10.10.2015

[Personal Shoplifter™] Astro Boy: The Complete Series DVD Collection (Sony Pictures, 2003)

In July of this year, Mill Creek Entertainment re-released the 50-episode Astro Boy animated TV series (2003), amazingly priced at under $10 dollars! And although this blogger is an unabashed fan of the Japanese film and TV import releases of Mill Creek, he has decided against getting this particular Mill Creek release in favor of the now-super-duper-low-priced 2005 edition from Sony Pictures. Back when the Sony release first hit the marketplace, it carried an SRP (suggested retail price) of $39.99. But today, due to the atom smashing price on the Mill Creek set –– oh, and those pricing algorithms that internet vendors love to use –– the price has dropped big time! On Ebay, DVD-Closeouts has the Sony set for $10.75––with free shipping. In aggressive, algorithmic response, the price has dropped on it at Amazon, as of this writing, to $8.05!

Now, the main reason this blogger leans toward the Sony set is 'cuz he's a big, fat geek when it come to original releases. Not in all cases, but in some––like this one. And Mill Creek has been known to load all of the discs in a multi-disc set (4 in this one) on a single spindle inside one DVD keep case to keep costs down. And that's all fine and good when no comparable product exists. But the Sony set has 5 discs (ten episodes per) in separate slim cases with full-color cover inserts, and all housed together in a glossy black slipcase with embossed logo lettering on the face and spine.

With the holiday shopping season just around the corner (this is a great stocking stuffer for youngsters and the young-at-heart, by the way) whether you go with the Sony or the Mill Creek release, you're getting a steal of a deal™. But, for geekish collectors with other Sony releases like TekkonkinkreetSteamboy and Cowboy Bepop: The Movie on the anime shelf, the 2005 Astro Boy: The Complete Series has something of an edge. Well, at least while the price is still right.

10.05.2015

Betcha' didn't know who voiced Dr. Tenma on the Astro Boy animated TV series...

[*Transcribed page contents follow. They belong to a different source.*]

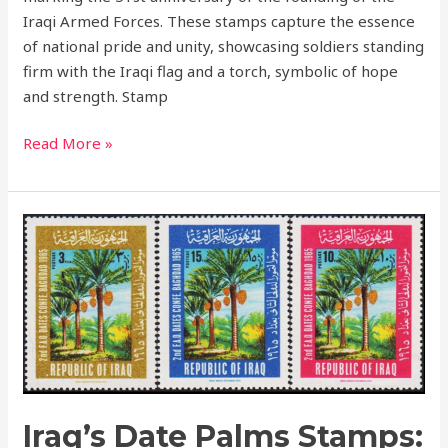
Iraqi Armed Forces. These stamps capture the essence
of national pride and unity, showcasing soldiers standing
firm with the Iraqi flag and a torch, symbolic of hope
and strength. Stamp
Read More »
Iraq’s
Date
Palms
Stamps:
Celebrating
Agriculture
and
Cultural
Heritage
Iraq’s Date Palms Stamps: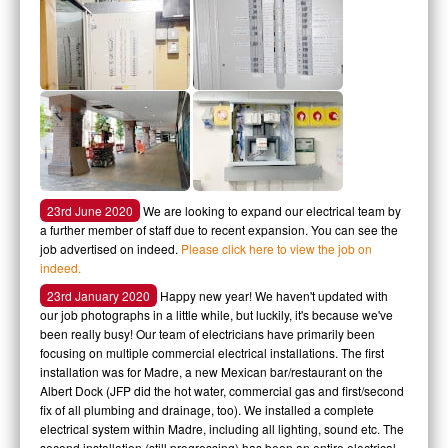
23rd June 2020
We are looking to expand our electrical team by
a further member of staff due to recent expansion. You can see the
job advertised on indeed.
Please click here to view the job on
indeed.
23rd January 2020
Happy new year! We haven't updated with
our job photographs in a little while, but luckily, it's because we've
been really busy! Our team of electricians have primarily been
focusing on multiple commercial electrical installations. The first
installation was for Madre, a new Mexican bar/restaurant on the
Albert Dock (JFP did the hot water, commercial gas and first/second
fix of all plumbing and drainage, too). We installed a complete
electrical system within Madre, including all lighting, sound etc. The
second installation (still progressing) has been an entire electrical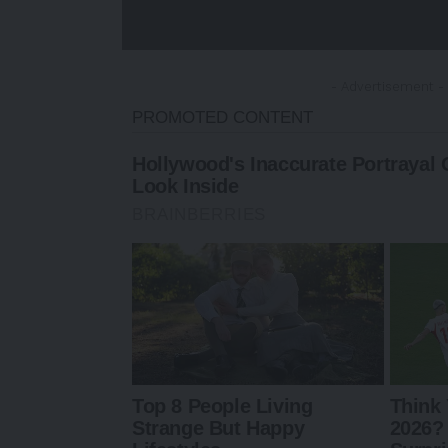
- Advertisement -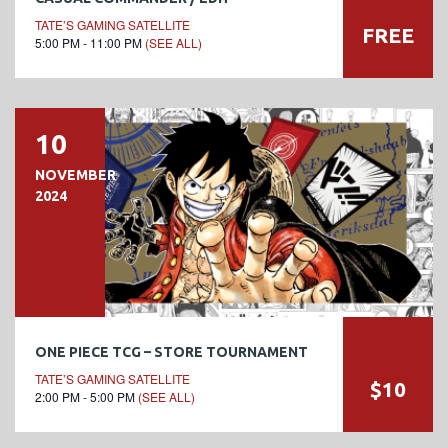
TATE’S GAMING SATELLITE
FREE
5:00 PM - 11:00 PM
(SEE ALL)
10
NOVEMBER
2024
ONE PIECE TCG – STORE TOURNAMENT
TATE’S GAMING SATELLITE
$10
2:00 PM - 5:00 PM
(SEE ALL)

That's right, you super cool otaku, you––actor Dorian Harewood! You probably also knew that this longtime presence on the American stage and screen has used his velvety voice to breath life into a variety of characters in other animated film and TV productions over the decades. Included amongst this notable list are: Spectacular Spider-Man (2008), The Land Before Time (2007), Static Shock (2000), Godzilla: The Series (1998), Sonic the Hedgehog (1993), Teenage Mutant Ninja Turtles (1987) and many, many more.

10.03.2015

[Press-N-Play®] Ice Box Baby – HUTOCCHO MAMA


Judging the CD by its old school influenced cover, the last thing a listener might ever expect to hear mixed into this 10-track album of retro and internationally seasoned pop music from Ice Box Baby (a mid-1990s here-today-and-gone-the-day-after J-Pop group) is a head bobbin' hip-hop track. But the listener's ears are tossed a dizzying curve ball with "Hutoccho Mama," track five on the group's immensely enjoyable 二人の夏曜日(1995). Paying homage to uptempo rap jams like JJ Fad's "Supersonic" and Salt-N-Pepa's "Push It," "Hutoccho Mama" features Ice Box Baby kickin' the back and forth rhyme ballistics over a booming 808 bass line, and doing it like true school queens of rap. Yours truly has absolutely no idea how much play "Hutoccho Mama" got when it was released as a single back in the day, but he hopes that it somehow saw its fair share of pretend 'hootchie mamas' up in the club, moving their lil' rump shakers on the dance floor, and rapping right along with every well placed word.

10.01.2015

[Archives] Manga Mania #38, September 1996


Guys love dolled up hunnies with big'uns, right? And maybe even more so when they're fake––Whoa, whoa, wait-a-minute. I'm talkin' about big guns that are fake. What did you think this blameless blogger was taking about? Oh, no, no. For shame!!  Anywhoo, the September '96 issue of the dearly defunct magazine Manga Mania boasted an über cool, cover and an anime-inspired fashion spread inside that featured two sexily dressed hotties...with big'uns.


 The powerful looking peashooters featured in the photo shoot were courtesy of the Weird & Wonderful division of Elstree Film Studios. The clothes and styling of the spread's "video vixens" Ning and Nong was handed by Ad Hoc of London. Suzuki Quattro handled the photography, and the "Japanimation" screenshots inserted into the spread as backdrops were taken from Katsuhiro Otomo's Akira and Yoshiaki Kawajiri's Cyber City Oedo 808.


 That sultry expression says it all: size does matter.